— Start of Material supplied —
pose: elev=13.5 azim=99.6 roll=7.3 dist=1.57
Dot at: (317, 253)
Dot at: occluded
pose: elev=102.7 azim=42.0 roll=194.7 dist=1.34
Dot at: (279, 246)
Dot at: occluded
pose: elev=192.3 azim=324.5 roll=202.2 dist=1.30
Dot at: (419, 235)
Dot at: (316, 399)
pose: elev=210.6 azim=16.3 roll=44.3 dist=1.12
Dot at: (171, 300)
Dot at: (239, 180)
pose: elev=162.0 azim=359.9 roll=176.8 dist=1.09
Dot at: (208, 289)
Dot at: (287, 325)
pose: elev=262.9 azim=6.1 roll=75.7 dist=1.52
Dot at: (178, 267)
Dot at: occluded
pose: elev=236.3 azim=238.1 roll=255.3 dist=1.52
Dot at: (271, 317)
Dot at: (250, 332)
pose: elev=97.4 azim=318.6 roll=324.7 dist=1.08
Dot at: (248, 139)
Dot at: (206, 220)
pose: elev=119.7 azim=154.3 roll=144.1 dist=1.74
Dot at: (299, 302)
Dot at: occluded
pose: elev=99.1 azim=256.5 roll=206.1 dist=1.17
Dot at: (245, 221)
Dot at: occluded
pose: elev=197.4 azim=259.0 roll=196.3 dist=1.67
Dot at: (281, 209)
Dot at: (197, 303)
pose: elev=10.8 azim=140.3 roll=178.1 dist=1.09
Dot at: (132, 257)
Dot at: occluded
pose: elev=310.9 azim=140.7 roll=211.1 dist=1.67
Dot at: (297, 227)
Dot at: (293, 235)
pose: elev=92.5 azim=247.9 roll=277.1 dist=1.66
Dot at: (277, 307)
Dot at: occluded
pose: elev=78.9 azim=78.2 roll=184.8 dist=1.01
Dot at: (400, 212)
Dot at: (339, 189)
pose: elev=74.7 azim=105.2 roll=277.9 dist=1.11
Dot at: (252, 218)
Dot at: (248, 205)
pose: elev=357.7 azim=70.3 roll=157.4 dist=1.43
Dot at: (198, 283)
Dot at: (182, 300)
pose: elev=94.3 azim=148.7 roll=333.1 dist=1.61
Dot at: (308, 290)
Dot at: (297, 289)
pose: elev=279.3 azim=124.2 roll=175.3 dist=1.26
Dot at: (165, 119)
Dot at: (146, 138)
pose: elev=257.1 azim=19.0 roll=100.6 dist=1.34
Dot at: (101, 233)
— End of Material supplied —
## Set task
Could you copy all of the lines above word for word, without changing a single character?

## Solution below
pose: elev=13.5 azim=99.6 roll=7.3 dist=1.57
Dot at: (317, 253)
Dot at: occluded
pose: elev=102.7 azim=42.0 roll=194.7 dist=1.34
Dot at: (279, 246)
Dot at: occluded
pose: elev=192.3 azim=324.5 roll=202.2 dist=1.30
Dot at: (419, 235)
Dot at: (316, 399)
pose: elev=210.6 azim=16.3 roll=44.3 dist=1.12
Dot at: (171, 300)
Dot at: (239, 180)
pose: elev=162.0 azim=359.9 roll=176.8 dist=1.09
Dot at: (208, 289)
Dot at: (287, 325)
pose: elev=262.9 azim=6.1 roll=75.7 dist=1.52
Dot at: (178, 267)
Dot at: occluded
pose: elev=236.3 azim=238.1 roll=255.3 dist=1.52
Dot at: (271, 317)
Dot at: (250, 332)
pose: elev=97.4 azim=318.6 roll=324.7 dist=1.08
Dot at: (248, 139)
Dot at: (206, 220)
pose: elev=119.7 azim=154.3 roll=144.1 dist=1.74
Dot at: (299, 302)
Dot at: occluded
pose: elev=99.1 azim=256.5 roll=206.1 dist=1.17
Dot at: (245, 221)
Dot at: occluded
pose: elev=197.4 azim=259.0 roll=196.3 dist=1.67
Dot at: (281, 209)
Dot at: (197, 303)
pose: elev=10.8 azim=140.3 roll=178.1 dist=1.09
Dot at: (132, 257)
Dot at: occluded
pose: elev=310.9 azim=140.7 roll=211.1 dist=1.67
Dot at: (297, 227)
Dot at: (293, 235)
pose: elev=92.5 azim=247.9 roll=277.1 dist=1.66
Dot at: (277, 307)
Dot at: occluded
pose: elev=78.9 azim=78.2 roll=184.8 dist=1.01
Dot at: (400, 212)
Dot at: (339, 189)
pose: elev=74.7 azim=105.2 roll=277.9 dist=1.11
Dot at: (252, 218)
Dot at: (248, 205)
pose: elev=357.7 azim=70.3 roll=157.4 dist=1.43
Dot at: (198, 283)
Dot at: (182, 300)
pose: elev=94.3 azim=148.7 roll=333.1 dist=1.61
Dot at: (308, 290)
Dot at: (297, 289)
pose: elev=279.3 azim=124.2 roll=175.3 dist=1.26
Dot at: (165, 119)
Dot at: (146, 138)
pose: elev=257.1 azim=19.0 roll=100.6 dist=1.34
Dot at: (101, 233)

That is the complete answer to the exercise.